◆ **Task instructions**
Pictures aside, can you reproduce the records word for word?

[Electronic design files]
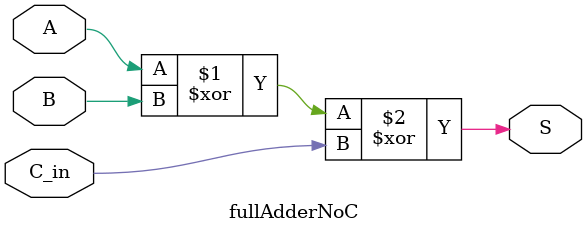
<source format=v>
module fullAdderNoC(input A, input B, input C_in, output S);

assign S = A ^ B ^ C_in;

endmodule
</source>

◆ **Answer**
<source format=v>
module fullAdderNoC(input A, input B, input C_in, output S);

assign S = A ^ B ^ C_in;

endmodule
</source>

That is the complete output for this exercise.